Chicago Runs Bioterror Readiness Drill

May 15, 2003
The busiest day of a national bioterrorism drill began Thursday with a building collapse and is scripted to end in triumph.
BEDFORD PARK, Ill. (AP) -- The busiest day of a national bioterrorism drill began Thursday with a building collapse and is scripted to end in triumph, with a raid on the fictional group responsible for a week of chaos.

State, local and federal officials in the Chicago area scrambled to deal with two mock catastrophes Thursday morning: the collapsed building and the release of a chemical at a chemical plant in suburban Bedford Park.

The incidents were reported one after the other around 9 a.m. According to the disaster script, rescuers responding to a building explosion believed 26 people were trapped and that another 20 about a mile away were in danger from the chemical release.

Dozens of fire trucks, ambulances and special teams trailers streamed into the site of the mock building collapse, which was complete with a very real pile of rubble.

As cranes dug through the debris, three helicopters buzzed overhead.

By afternoon, authorities said, 600 firefighters and emergency workers would be on the scene. Sometime in the afternoon, authorities planned to announce whether terrorism was to blame for the fictional disaster.

The rescuers' response will reveal to first responders the strengths and weaknesses of the system, authorities said.

``We're going to push the statewide plan to the limit and try to break it,'' said Jay Reardon, president of the Illinois Mutual Aid Box Alarm system. ``And if we can break it, then we know what we've got to fix.''

Homeland Security Secretary Tom Ridge planned a tour of Chicago's emergency operations center later in the day as the five-day drill winds down.

It began Monday in Seattle with the simulated detonation of a radioactive ``dirty bomb.'' In the script, a fictitious plague had been sprayed across Chicago but hadn't yet been detected. Volunteer patients began streaming into hospitals on Tuesday and were clamoring for antibiotics by Thursday.

The drill, headed by the Homeland Security Department at an estimated cost of $16 million, is meant to test the nation's readiness to deal with simultaneous terrorist attacks. More than 8,500 people from 100 federal, state and local agencies, the Red Cross and the Canadian government are participating.

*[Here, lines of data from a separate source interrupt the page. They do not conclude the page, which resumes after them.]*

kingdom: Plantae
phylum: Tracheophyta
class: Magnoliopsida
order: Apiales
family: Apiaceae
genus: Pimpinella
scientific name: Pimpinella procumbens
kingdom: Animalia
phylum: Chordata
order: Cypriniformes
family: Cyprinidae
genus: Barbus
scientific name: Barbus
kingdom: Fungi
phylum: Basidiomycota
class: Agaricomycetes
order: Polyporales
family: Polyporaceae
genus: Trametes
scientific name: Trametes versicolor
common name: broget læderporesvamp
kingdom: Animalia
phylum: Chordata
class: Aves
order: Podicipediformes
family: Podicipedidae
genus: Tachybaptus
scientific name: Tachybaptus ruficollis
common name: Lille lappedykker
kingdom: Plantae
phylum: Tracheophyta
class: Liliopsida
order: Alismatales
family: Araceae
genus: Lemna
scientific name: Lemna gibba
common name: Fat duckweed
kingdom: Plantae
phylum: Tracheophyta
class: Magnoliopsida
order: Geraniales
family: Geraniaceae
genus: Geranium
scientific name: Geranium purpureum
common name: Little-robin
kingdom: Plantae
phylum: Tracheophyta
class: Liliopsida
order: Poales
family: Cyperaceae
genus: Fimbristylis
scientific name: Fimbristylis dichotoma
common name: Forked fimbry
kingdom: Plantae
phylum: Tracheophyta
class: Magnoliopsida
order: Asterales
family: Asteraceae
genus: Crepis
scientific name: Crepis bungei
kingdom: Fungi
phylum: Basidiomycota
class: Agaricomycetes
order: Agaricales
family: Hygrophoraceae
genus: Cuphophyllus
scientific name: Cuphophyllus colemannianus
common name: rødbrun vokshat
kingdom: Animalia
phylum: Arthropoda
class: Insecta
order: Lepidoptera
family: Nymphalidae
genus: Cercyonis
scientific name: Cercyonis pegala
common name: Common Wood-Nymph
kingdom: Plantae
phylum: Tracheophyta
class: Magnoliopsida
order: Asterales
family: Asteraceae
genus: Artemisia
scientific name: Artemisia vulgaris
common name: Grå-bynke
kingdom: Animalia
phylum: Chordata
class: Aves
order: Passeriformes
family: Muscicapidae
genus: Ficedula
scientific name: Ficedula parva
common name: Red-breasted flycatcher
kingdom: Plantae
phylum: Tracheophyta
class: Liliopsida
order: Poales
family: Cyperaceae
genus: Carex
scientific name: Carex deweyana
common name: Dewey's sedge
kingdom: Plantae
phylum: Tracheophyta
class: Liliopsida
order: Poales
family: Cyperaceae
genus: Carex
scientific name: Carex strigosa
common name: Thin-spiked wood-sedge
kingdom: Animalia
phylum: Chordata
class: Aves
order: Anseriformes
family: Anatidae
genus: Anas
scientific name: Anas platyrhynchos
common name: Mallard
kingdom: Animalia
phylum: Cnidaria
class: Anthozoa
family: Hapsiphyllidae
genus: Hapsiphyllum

While cities were warned that they would be targets of the drill, some details were kept secret to make the exercise more realistic.

Thursday's scheduled events included a mock plane crash in the early evening at Midway Airport. City officials warned residents around the airport of planned street closings and were posting signs at the airport about the drill, expected to generate billows of smoke and bring several emergency vehicles to the scene.

The drill was scripted to end with a raid on a secret biological lab in Chicago run by the fictional terrorist group responsible for both the plague and the Seattle bomb.